元晴:この間、イスラエル大使館のイベントにソイルで出演したんだけど、それもまさしく文化の力だったんだよね。例年は日本の雅楽とか和太鼓とか、日本のトラディショナルミュージックをやってイスラエルに住んでいる日本ファンを呼んでたらしいんだけど、今回は今の日本の姿を見せたいっていう趣旨で「TOKYO CLUB NIGHT」っていうのを大使館の主催でやったんだよ。

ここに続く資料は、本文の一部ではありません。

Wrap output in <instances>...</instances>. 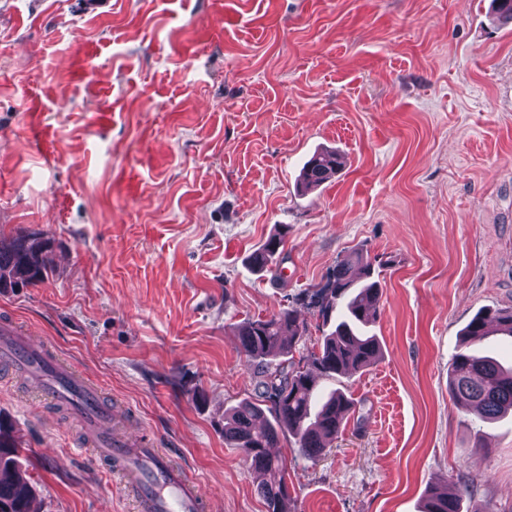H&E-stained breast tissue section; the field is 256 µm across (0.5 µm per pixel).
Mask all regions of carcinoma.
<instances>
[{
	"label": "carcinoma",
	"instance_id": "obj_1",
	"mask_svg": "<svg viewBox=\"0 0 512 512\" xmlns=\"http://www.w3.org/2000/svg\"><path fill=\"white\" fill-rule=\"evenodd\" d=\"M344 167L336 151L313 154L305 163L301 184L319 186L335 178ZM286 229L270 236L249 255V263L263 271L274 263L284 244ZM52 243L46 237L22 231L0 238V292L34 287L47 279L51 270ZM382 288L375 279L371 261L359 255L336 264L326 283L313 292L310 303L319 307L323 321L335 318V328L323 337L319 352L311 355L309 367L274 371L263 368V361L290 352L300 326L294 311L283 309L266 319L247 321L238 326L241 349L250 364L260 368L259 397L273 402L274 419L256 425L263 417L257 402L245 401L224 421V440L238 448L250 461L266 512H288L286 464L269 453L284 432L296 438L300 455L315 459L345 428L354 401L335 391L316 401L315 372L327 377L348 375L374 364L381 354L376 336L369 327L377 322ZM496 331L512 337V311L477 313L463 332V345L452 358L448 390L453 399L467 406L484 422H492L512 411V368H505L495 357L467 347ZM21 443L14 428L0 419V512H36V488L20 462ZM461 494L435 490L427 497L422 512H460Z\"/></svg>",
	"mask_w": 512,
	"mask_h": 512
}]
</instances>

HIFANAとかMUROとかDJ MITSU THE BEATSなんかが出演して、すごくいいブッキングだと思ったんだけど、それを企画した人は大使館に勤めているクラブ好きの人だったんだよね。
ーーなかなか世の中が変わってこないって実感もあるけど、少なくてもフェスがあるっていうのは当たり前になったよね。フジロックの一回目に来た子たちがその時20歳だったら、今は30半ばで、そろそろ現場で力を持ち始めるころ。そうすると、イスラエルの例みたいなことも増えてくるだろうし、行政の現場で今までとは違うでジャッジができる。これからきっと変わっていくよ。カルチャーを生み出す種はもう蒔かれているから、次にはそこに何をするのか。2人にはすごく期待してます。
三宅:自分らの音楽は、クラブって場所を母体にしているから、遊んでたみんなも、子どもができるとだんだん来なくなってきて寂しいなって思ってて。もちろん、子どもがいるっていうのは、大変なんだけど、逆にキャンプだと連れてきやすいよね。

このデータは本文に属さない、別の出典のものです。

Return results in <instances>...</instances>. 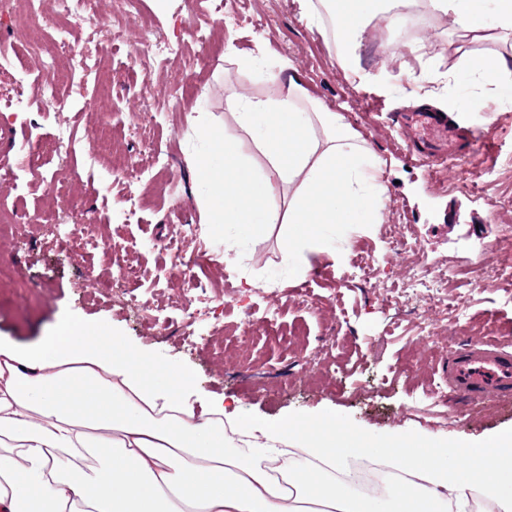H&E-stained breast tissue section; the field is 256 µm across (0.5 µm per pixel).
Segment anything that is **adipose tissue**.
<instances>
[{
  "instance_id": "1",
  "label": "adipose tissue",
  "mask_w": 512,
  "mask_h": 512,
  "mask_svg": "<svg viewBox=\"0 0 512 512\" xmlns=\"http://www.w3.org/2000/svg\"><path fill=\"white\" fill-rule=\"evenodd\" d=\"M415 0H303L315 28L339 18L336 61L357 72L359 36L378 17L389 26ZM463 35L512 40V0H426ZM457 67L512 103V52L458 49ZM278 99L229 97L239 128L263 163L241 154L235 137H212L199 160L214 224H286L287 257L309 269L335 256L321 224H376L386 186L378 158L342 112L323 107L290 63L273 76ZM293 186L288 204L282 185ZM126 346L104 351L86 326H65L42 346L0 341V512H379L374 498L337 479L360 445L301 434L294 422L249 419L224 399H189L152 380ZM236 434V453L224 451ZM386 465L409 474L395 512H465L475 491L512 512V435L491 446L420 454L389 447Z\"/></svg>"
}]
</instances>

元晴:緩んでるようで上がってる”お祭り”ってすごく大事なだって思う。みんなで集まって、笑顔を確認するために集まれるから。
ーー道志村では、キューバリブレで乾杯しよう!楽しみにしています!
(仮)ALBATRUS
犬式 a.k.a. Dogggystyleの細胞分裂後、三宅洋平が一年間に及ぶセッションと旅を繰り広げた末に辿り着いた、信天翁(アホウドリ)という名を冠する、jam band界隈や国内地下シーンを代表する手練れ達によるドリームバンド。三宅曰く「標榜するのは、スピリチュアルでフリーなアートするROCKである。求めるのは地球の民族性である。」。

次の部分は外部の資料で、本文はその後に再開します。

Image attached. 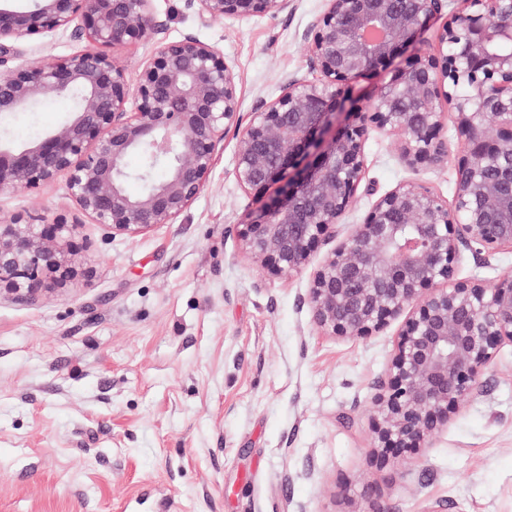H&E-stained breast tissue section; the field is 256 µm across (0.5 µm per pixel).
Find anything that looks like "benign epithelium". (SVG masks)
I'll use <instances>...</instances> for the list:
<instances>
[{
	"instance_id": "benign-epithelium-1",
	"label": "benign epithelium",
	"mask_w": 512,
	"mask_h": 512,
	"mask_svg": "<svg viewBox=\"0 0 512 512\" xmlns=\"http://www.w3.org/2000/svg\"><path fill=\"white\" fill-rule=\"evenodd\" d=\"M0 0V115L72 94L73 116L16 146L0 137V193L63 179L68 196L112 235L173 224L206 186L224 138L237 133L234 176L245 191H274L247 213L245 256L271 276L302 271L356 201L366 177L367 135L398 137L418 168L447 155L456 126L453 203L420 181L379 197L365 223L314 273L307 303L334 336L361 337L409 312L376 394L377 461L412 466L451 414L483 392L498 349L512 345V280L463 279L467 253L488 261L512 248V0H461L430 49H416L445 0H326L306 72L241 115L234 67L213 46L160 37L153 0ZM206 22L276 15L291 0H190ZM72 29L91 47L39 65L16 62L15 44ZM150 39L153 54L132 83L105 48ZM393 70L361 105L354 82ZM143 158L132 173L126 159ZM162 166L163 180H150ZM132 178L146 182L133 195ZM79 225L0 218V296L23 299L76 274Z\"/></svg>"
}]
</instances>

2012年春の1stアルバム『ALBATRUS』リリース後のバンドライブ活動の中、2013年夏に三宅洋平は参議院選挙全国比例区に立候補、(仮)ALBATRUSメンバーを含む多数のアーティスト達と共に全国各地の駅頭街頭で「選挙フェス」を展開。音楽と選挙&社会アピールが交じり合って起こった各地での大きなウズはやがて、三宅洋平を17万6千票獲得の最多得票落選者として政治から文化を横断する話題の人へと押し上げた。
そして2014年、(仮)ALBATRUSは3ー5月のレコーディングを経て、このNatural High!で311震災以来の“Peace-Kの関東へのライブ復帰”が実現。新作アルバムまで含む本格的な活動拡大へ、期待高まる新緑の春である。